After surviving a heart attack, Kathy Strough is back to her favorite hobby, billiards.
Shortly after the holidays, Kathy Strough felt some pain in her chest and down one arm. Yet the 53-year-old Pottsville woman wasn’t alarmed. After all, she’s slender and has normal blood pressure and cholesterol. Then, one January morning, she felt agonizing chest pain after smoking a cigarette. “I wanted to see if the pain would go away,” Strough says.
After an hour, Strough’s son, Josh, called 9-1-1. During the ambulance ride, Strough’s pain intensified. “It felt like my heart was being wrung out,” she says. She was rushed to a helicopter, which flew her to Lehigh Valley Hospital–Cedar Crest. A major artery was blocked at 99 percent, and doctors inserted a stent to increase blood flow and save her life.
Strough had just one risk factor for heart disease — smoking — yet women who smoke are six times more likely to develop heart disease than women who don’t. Not all risk factors are equal, says cardiologist Amy Ahnert, MD, of Lehigh Valley Health Network.
Some risk factors for heart disease, such as smoking, high cholesterol, high blood pressure, or family history, are well-known. Others may surprise you. “Having preeclampsia or gestational diabetes during pregnancy will increase a woman’s risk for heart disease later in life,” Ahnert says. “Inflammatory conditions like lupus or rheumatoid arthritis also increase risk.”
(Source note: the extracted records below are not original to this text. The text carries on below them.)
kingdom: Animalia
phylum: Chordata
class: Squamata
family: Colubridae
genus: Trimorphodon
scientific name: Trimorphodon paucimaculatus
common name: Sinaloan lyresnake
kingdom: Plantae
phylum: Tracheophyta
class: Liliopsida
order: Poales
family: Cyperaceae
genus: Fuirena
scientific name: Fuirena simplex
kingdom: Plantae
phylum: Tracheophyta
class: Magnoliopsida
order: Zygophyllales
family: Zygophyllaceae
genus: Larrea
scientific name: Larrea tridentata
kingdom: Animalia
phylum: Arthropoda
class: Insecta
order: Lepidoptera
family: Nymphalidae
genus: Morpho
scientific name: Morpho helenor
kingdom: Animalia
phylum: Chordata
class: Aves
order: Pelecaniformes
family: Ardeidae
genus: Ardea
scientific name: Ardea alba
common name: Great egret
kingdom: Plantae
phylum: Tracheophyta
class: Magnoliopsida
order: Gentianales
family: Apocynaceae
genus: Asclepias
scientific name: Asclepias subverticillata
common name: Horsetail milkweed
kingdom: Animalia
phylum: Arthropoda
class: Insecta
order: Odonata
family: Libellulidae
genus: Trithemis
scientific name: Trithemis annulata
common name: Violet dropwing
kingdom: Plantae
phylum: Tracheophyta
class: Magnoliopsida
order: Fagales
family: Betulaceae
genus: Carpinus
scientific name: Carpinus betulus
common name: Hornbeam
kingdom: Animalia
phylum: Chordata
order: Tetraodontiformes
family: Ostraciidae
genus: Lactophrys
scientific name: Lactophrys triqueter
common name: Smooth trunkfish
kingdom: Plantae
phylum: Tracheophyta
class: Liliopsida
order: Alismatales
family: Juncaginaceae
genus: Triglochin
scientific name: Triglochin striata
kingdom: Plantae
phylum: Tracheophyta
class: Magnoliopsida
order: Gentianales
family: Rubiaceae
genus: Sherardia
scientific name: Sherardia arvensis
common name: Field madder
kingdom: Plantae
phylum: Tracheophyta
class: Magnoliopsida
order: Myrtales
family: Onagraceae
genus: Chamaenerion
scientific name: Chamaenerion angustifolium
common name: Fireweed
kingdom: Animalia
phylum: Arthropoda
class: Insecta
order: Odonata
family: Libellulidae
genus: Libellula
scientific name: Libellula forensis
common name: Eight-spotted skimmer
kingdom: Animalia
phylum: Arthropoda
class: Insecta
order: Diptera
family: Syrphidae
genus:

Here’s another potential surprise: heart disease can strike at any age, and 80 percent of heart events in women can be prevented. “That’s why women should be screened for heart disease and its risk factors as early as possible,” Ahnert says. “It’s never too early to adopt a heart-healthy diet and exercise routine.”
It’s also never too late to stop smoking, something Strough has learned. “I wish I had quit a long time ago,” she says. She now takes several medications daily. “Everything I’ve read about heart attacks says I shouldn’t be here today,” Strough says. “I’m grateful.”